I just downloaded it from the site that you posted it on. Raw and unedited is good - the unpolished production really suits the character of the pine bodied guitars, it's honest - so I will just use it as is. If you send me your details I'll credit you for the clip.

Andy


----------



## soundhound6 (Jun 30, 2008)

Yeah...I can just imagine that crunch blasting out of a bassman into the surrounding suites...LOL!

Thanks for the pup info,too. 

Jan :food-smiley-004:


----------



## shoretyus (Jan 6, 2007)

fraser said:


> sure, using the clip sounds like a plan,



ooohh 15 secs of fame too good deal :smilie_flagge17:


----------



## fraser (Feb 24, 2007)

shoretyus said:


> ooohh 15 secs of fame too good deal :smilie_flagge17:


lol- i figure i used my 15 seconds a couple times now over the years-
ive commited my share of atrocities
ill take this one too!
:food-smiley-004:


----------



## valriver40 (Oct 22, 2007)

great looking and sounding guitar!


----------



## fraser (Feb 24, 2007)

valriver40 said:


> great looking and sounding guitar!


thanks val
still enjoying it. stupid thing is i abandoned the electric guitar some years ago as a form of musical expression. doesnt work well as a solo instrument.
but there it sits, tempting me- i pick it up and its like an eager puppy. i sit around happily wanking away on it, wasting my time, getting nothing accomplished.
even more stupidity, ive got another strat half built. had to hide it from myself in the closet


----------



## Mogwaii (Feb 16, 2007)

mmmmmmmm... Looks like fun!


----------



## shoretyus (Jan 6, 2007)

fraser said:


> thanks val
> still enjoying it. stupid thing is i abandoned the electric guitar some years ago as a form of musical expression. doesnt work well as a solo instrument.


I disagree with you on that one. Billy Bragg does it justice.


----------



## fraser (Feb 24, 2007)

shoretyus said:


> I disagree with you on that one. Billy Bragg does it justice.


aye pat, he does. but im not billy bragg. i am fraser. lol:smile:


----------



## al3d (Oct 3, 2007)

Mind if i ask what you use to finish the body?..looks awsome


----------



## fraser (Feb 24, 2007)

al3d said:


> Mind if i ask what you use to finish the body?..looks awsome


hi al3d- thanks
i used 1 can clear dewaxed(bullseye brand) shellac, rattle can, as a sealer coat.
then 2 cans clear gloss nitrocellulose (cabot stain brand), rattle cans.

waited a day, then wetsanded and polished with turtle wax paste polish


----------



## al3d (Oct 3, 2007)

fraser said:


> hi al3d- thanks
> i used 1 can clear dewaxed(bullseye brand) shellac, rattle can, as a sealer coat.
> then 2 cans clear gloss nitrocellulose (cabot stain brand), rattle cans.
> 
> waited a day, then wetsanded and polished with turtle wax paste polish


waited only a day with nitro to sand it?...damn..everywhere i read they mentionned to let it cure like 1 month, 2 if possible.

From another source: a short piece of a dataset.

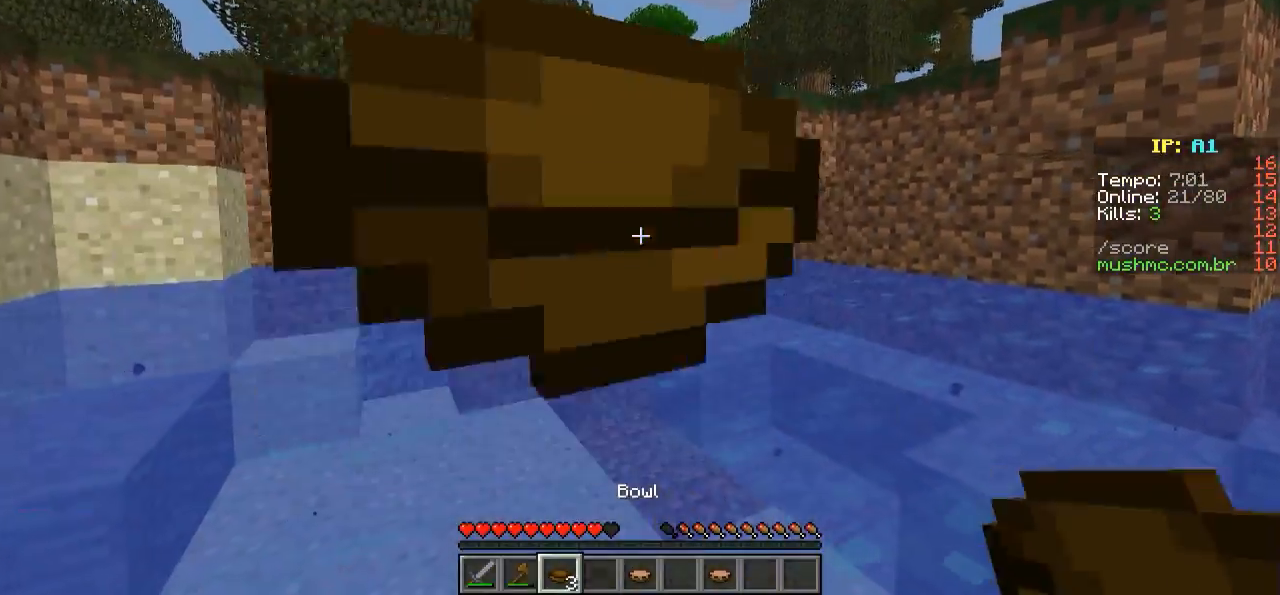
{"keys": ["w"], "events": []}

where did you get that nitro in a rattle can also?


----------



## fraser (Feb 24, 2007)

al3d said:


> waited only a day with nitro to sand it?...damn..everywhere i read they mentionned to let it cure like 1 month, 2 if possible.
> 
> where did you get that nitro in a rattle can also?


hehe, well ya ive heard that too, but never tried it. i sprayed lacquer in the days before the internet, and 24 hours always worked, so thats how i do it. other guys have the same experience with it. of course ive never tried to produce a mirror finish or anything- maybe thats why.

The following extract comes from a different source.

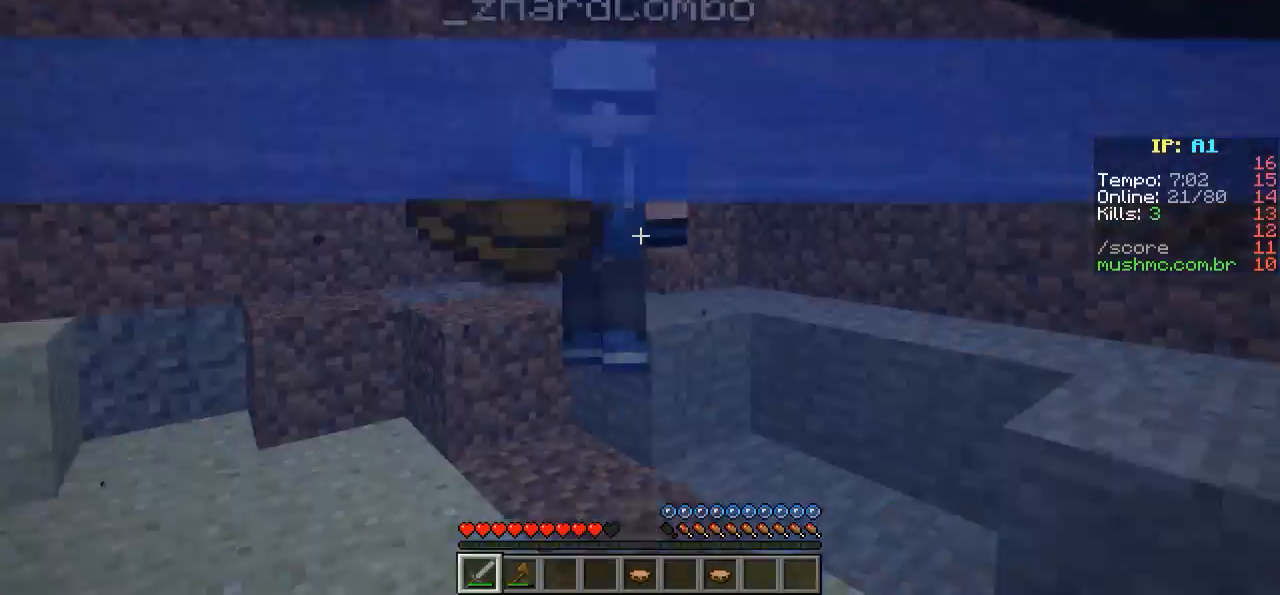
{"keys": ["w"], "events": []}
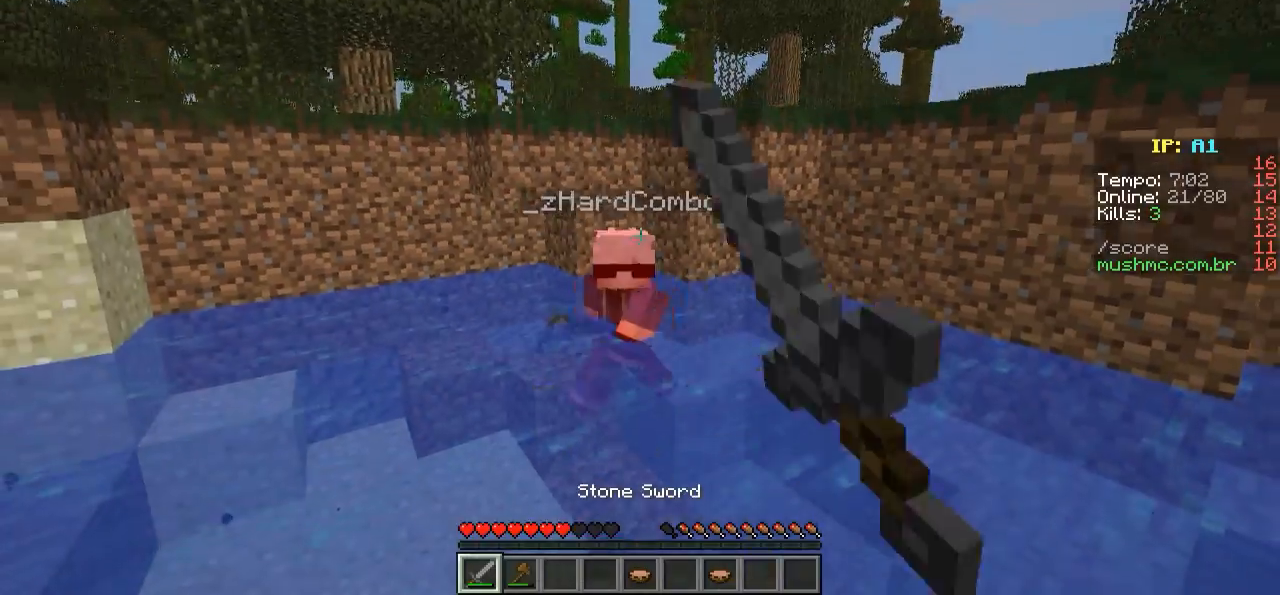
{"keys": ["w"], "events": []}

this cabot stain stuff i got from lowes- from a tip about nitro brushing lacquer that hammguitars posted a while back. i found that lowes also carried rattle can versions, one an acrylic lacquer, and one a nitrocellulose lacquer. as well as a poly or two. $10.00 a can. if you read the ingredients, itll have nitrocellulose listed- on cabot websites etc im only finding the acrylic version- sorry no link m8
i also got my shellac there- zinserr bullseye brand
deft nitro is available online in canada in rattle cans, but its got uv protection stuff in it. the cabot stuff doesnt im sure, because this guitar has already yellowed some lol.


----------



## shoretyus (Jan 6, 2007)

fraser said:


> hehe, well ya ive heard that too, but never tried it. i sprayed lacquer in the days before the internet, and 24 hours always worked, so thats how i do it. other guys have the same experience with it. of course ive never tried to produce a mirror finish or anything- maybe thats why.


That is where the differences are. I have never used a spray can so I have a hard time visualize how much is in a can. I use a spray gun. The first ones I sprayed leveled out great but the was probably more material than from a spray can. It took awhile to cure. 

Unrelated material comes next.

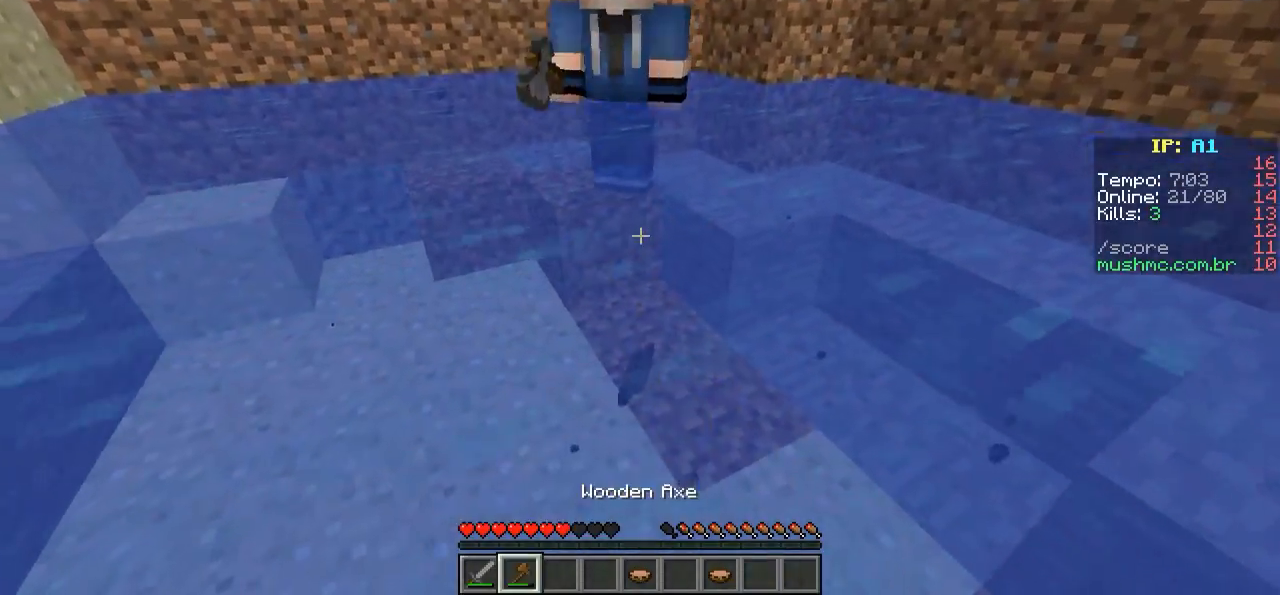
{"keys": ["w"], "events": []}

I did a neck though and gave it two quick hits not wanting it two thick. I was able to wet sand it the next day.


----------



## fraser (Feb 24, 2007)

shoretyus said:


> That is where the differences are. I have never used a spray can so I have a hard time visualize how much is in a can. I use a spray gun. The first ones I sprayed leveled out great but the was probably more material than from a spray can. It took awhile to cure.
> 
> I did a neck though and gave it two quick hits not wanting it two thick. I was able to wet sand it the next day.


my prefered gun at work holds only about an eighth of a gallon, thats enamel paint mixed with xylene. the cans i used for this guitar were i think 11 ounces- about the same i think. but hell, as a kid they taught me to count and add and estimate and shit, then said- ok now were metric. ive been lost ever since, and always measure by sight to get by.


----------